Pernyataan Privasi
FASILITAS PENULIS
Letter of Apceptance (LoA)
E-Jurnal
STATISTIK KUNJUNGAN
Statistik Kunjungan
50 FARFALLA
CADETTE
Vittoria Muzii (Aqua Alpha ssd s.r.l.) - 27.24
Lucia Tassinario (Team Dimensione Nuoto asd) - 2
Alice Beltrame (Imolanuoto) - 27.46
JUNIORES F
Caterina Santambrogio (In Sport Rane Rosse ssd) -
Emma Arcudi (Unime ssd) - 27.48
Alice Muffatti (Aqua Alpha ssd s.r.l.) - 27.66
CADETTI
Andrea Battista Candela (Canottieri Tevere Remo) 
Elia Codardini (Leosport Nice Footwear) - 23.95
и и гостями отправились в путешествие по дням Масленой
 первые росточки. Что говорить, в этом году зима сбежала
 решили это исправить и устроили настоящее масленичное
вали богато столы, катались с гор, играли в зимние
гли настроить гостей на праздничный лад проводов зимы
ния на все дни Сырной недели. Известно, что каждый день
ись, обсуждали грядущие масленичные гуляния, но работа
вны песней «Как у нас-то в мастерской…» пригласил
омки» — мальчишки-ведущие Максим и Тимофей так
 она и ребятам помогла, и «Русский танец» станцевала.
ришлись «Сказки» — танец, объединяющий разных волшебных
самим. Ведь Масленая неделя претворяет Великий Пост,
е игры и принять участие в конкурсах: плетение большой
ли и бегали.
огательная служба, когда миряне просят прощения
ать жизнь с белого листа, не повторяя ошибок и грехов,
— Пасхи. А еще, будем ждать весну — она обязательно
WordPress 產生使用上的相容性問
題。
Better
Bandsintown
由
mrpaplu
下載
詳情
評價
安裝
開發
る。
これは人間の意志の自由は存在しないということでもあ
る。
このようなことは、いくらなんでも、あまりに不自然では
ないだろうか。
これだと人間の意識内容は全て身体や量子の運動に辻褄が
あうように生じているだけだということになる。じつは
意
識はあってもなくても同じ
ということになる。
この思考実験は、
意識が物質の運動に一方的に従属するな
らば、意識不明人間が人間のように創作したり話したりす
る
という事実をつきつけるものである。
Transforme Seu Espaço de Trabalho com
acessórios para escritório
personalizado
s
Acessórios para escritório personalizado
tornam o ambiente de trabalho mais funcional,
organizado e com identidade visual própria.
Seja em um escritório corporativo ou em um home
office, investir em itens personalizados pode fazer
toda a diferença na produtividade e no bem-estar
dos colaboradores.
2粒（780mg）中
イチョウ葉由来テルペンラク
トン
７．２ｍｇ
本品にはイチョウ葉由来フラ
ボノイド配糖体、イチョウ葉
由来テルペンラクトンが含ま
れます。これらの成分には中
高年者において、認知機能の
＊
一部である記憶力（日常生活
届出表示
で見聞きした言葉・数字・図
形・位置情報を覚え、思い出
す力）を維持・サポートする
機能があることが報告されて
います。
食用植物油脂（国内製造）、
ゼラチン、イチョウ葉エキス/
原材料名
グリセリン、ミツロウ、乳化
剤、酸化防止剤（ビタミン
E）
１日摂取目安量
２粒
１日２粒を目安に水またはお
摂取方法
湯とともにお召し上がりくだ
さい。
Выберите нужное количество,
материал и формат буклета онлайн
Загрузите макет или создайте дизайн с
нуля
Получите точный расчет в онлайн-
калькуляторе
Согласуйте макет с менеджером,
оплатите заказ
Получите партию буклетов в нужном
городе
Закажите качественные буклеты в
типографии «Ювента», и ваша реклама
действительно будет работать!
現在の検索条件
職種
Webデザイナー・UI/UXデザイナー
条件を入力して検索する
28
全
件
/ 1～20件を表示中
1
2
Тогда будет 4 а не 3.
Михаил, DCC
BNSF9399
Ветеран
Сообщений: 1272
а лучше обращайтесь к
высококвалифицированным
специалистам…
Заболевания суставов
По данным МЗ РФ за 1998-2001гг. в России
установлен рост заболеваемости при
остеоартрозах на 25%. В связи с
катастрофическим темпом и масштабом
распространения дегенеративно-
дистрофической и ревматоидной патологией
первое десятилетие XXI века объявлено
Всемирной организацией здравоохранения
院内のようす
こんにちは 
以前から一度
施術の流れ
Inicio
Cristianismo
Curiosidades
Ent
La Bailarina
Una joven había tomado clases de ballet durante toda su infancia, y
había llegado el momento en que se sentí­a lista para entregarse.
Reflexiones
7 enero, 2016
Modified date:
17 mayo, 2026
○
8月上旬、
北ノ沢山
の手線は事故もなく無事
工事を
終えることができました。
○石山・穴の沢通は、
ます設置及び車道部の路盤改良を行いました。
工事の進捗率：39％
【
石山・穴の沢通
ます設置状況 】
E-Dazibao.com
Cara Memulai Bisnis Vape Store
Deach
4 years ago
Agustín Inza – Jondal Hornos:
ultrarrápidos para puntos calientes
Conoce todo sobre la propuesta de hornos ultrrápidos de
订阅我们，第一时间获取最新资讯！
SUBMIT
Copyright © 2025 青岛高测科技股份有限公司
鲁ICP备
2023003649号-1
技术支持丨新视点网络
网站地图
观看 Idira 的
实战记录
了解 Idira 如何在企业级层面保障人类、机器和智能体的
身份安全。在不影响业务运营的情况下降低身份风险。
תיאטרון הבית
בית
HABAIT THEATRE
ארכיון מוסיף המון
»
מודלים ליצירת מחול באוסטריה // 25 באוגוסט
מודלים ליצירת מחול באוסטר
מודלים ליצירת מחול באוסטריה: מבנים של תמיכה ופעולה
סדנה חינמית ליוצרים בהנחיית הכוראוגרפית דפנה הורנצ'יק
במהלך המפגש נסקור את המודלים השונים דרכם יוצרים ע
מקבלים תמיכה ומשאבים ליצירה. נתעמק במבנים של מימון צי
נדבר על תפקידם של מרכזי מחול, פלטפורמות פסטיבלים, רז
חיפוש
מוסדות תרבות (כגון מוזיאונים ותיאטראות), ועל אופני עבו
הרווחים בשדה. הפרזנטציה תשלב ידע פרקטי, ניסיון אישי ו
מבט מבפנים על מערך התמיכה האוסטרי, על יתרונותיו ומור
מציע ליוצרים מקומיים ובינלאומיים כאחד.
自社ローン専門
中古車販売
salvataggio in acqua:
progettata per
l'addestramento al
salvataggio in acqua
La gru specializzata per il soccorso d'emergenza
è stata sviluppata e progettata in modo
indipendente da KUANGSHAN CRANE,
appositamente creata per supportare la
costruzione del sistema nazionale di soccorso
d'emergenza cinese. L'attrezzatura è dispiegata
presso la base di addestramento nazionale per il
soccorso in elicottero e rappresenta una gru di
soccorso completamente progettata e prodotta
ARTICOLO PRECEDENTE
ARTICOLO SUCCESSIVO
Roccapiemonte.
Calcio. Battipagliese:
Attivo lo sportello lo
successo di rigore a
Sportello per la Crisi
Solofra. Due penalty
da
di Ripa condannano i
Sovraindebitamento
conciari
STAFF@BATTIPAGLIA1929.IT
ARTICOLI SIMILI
|---|
### Instruction
From the entries above, give again exactly the lines running from the line with "これだと人間の意識内容は全て身体や量子の運動に辻褄が" to the line with "tornam o ambiente"; include both of those lines.

### Result for this task
これだと人間の意識内容は全て身体や量子の運動に辻褄が
あうように生じているだけだということになる。じつは
意
識はあってもなくても同じ
ということになる。
この思考実験は、
意識が物質の運動に一方的に従属するな
らば、意識不明人間が人間のように創作したり話したりす
る
という事実をつきつけるものである。
Transforme Seu Espaço de Trabalho com
acessórios para escritório
personalizado
s
Acessórios para escritório personalizado
tornam o ambiente de trabalho mais funcional,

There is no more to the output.